Правила стрельбы требуют соизмерять калибры артиллерийских снарядов с теми целями, по которым намечено вести огонь. В обстановке начавшегося наступления не так-то легко было быстро перенацелить три - четыре артиллерийских полка. Кроме того, такая задача, поставленная для нескольких полков, была и небезопасна, так как цель находилась на относительно небольшом удалении от наших наступавших войск. Неожиданный, скоростной перенос огня мог вызвать ошибки в подготовке данных для стрельбы, которые всегда таят в себе много неприятностей. А самое главное - для подавления "скрипух" нужна была всего лишь одна, максимум две батареи.

Таков был этот небольшой, но поучительный эпизод.

Наши войска решительно двигались вперед. Бой стал более упорным, когда наступающие пехота и танки стали проникать все глубже и глубже в оборону противника.
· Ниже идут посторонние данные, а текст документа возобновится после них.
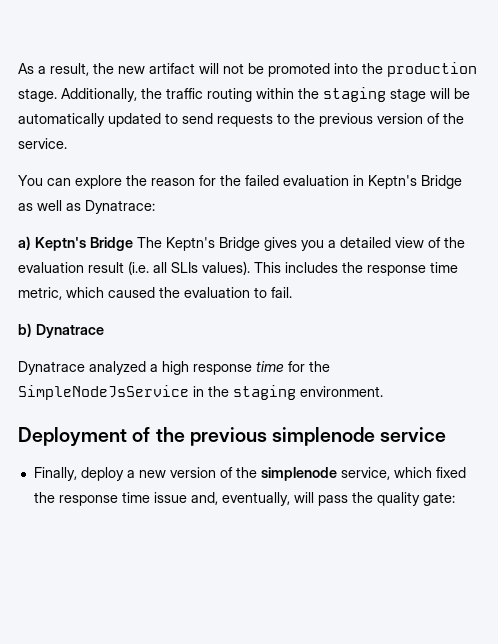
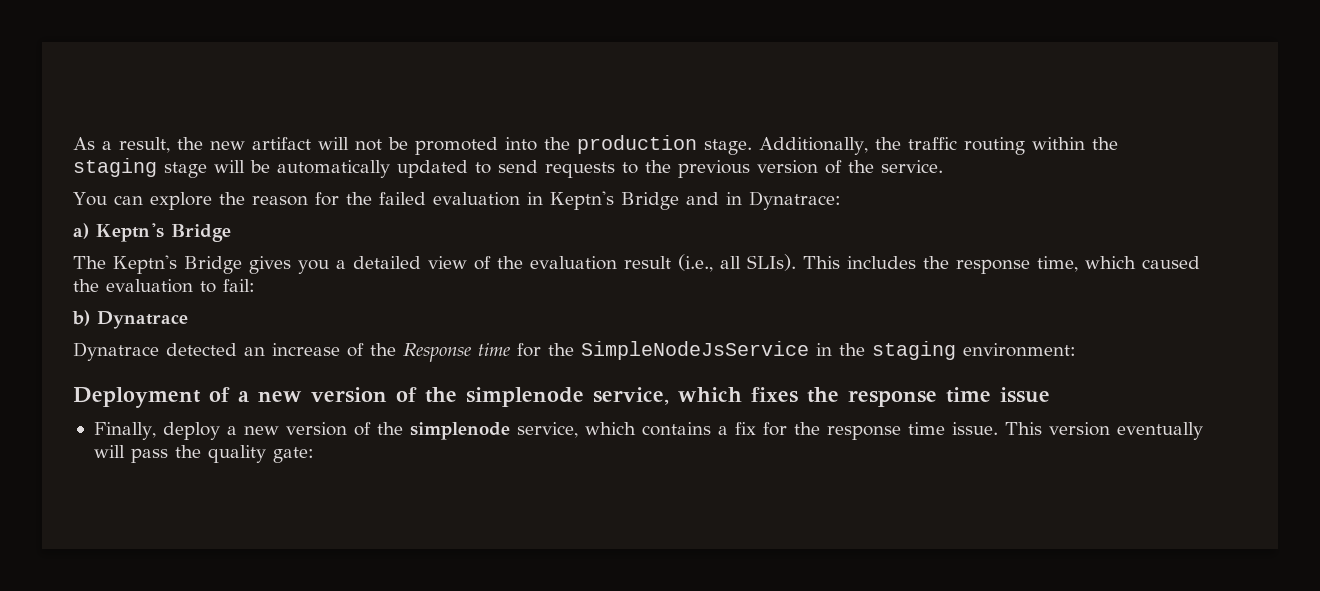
[18,200,81,211] as well as -> [685,192,742,205] and in
(133, 244) none -> (231, 233) //
[128,261,250,275] (i.e. all SLIs values). -> [678,254,796,272] (i.e., all SLIs).
[430,262,458,273] [18,287,62,300] time metric, -> [1037,256,1078,272] time,
[271,287,292,298] fail. -> [223,279,255,292] fail:
[89,361,252,375] analyzed a high response -> [166,343,471,362] detected an increase of the Response
[300,386,383,397] environment. -> [963,343,1076,357] environment:
[155,427,447,446] the previous simplenode service -> [238,387,1050,407] a new version of the simplenode service, which fixes the response time issue
[435,467,466,478] [33,492,290,506] fixed the response time issue and, eventually, -> [641,422,1203,440] contains a fix for the response time issue. This version eventually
По всему было видно, что гитлеровцы все же знали о готовящемся нашем наступлении и приняли меры к тому, чтобы усилить свою оборону на этом направлении.

Было решено продолжать бой и в ночных условиях, чтобы не дать противнику опомниться.

К концу дня я отправился на командный пункт фронта, чтобы оттуда вызвать Ставку и доложить о первых результатах наступления. Когда я прибыл туда, мне сообщили, что из Ставки уже звонили несколько раз. Обеспокоенный такой нервозностью в Москве, я решил переговорить сначала с генералом А. И. Антоновым. Тот выразил крайнее удивление тем, что Калининский фронт топчется на месте, не выполняет поставленной задачи и т. д.

- Откуда у вас такие данные? - спросил я.

А. И. Антонов ответил: с полудня Ставка запрашивает штаб фронта и оттуда все время получает стереотипный ответ, что бой продолжается за первую траншею. Я довольно подробно сообщил о значительных успехах первого дня наступления. Тут наш разговор был нарушен. Генерал, извинившись, стал говорить по другому телефону. До меня доносились отдельные слова. Разговор касался Калининского фронта. Антонов докладывал только что услышанные от меня данные. Потом он снова взял трубку и передал мне приказание немедленно позвонить в Ставку.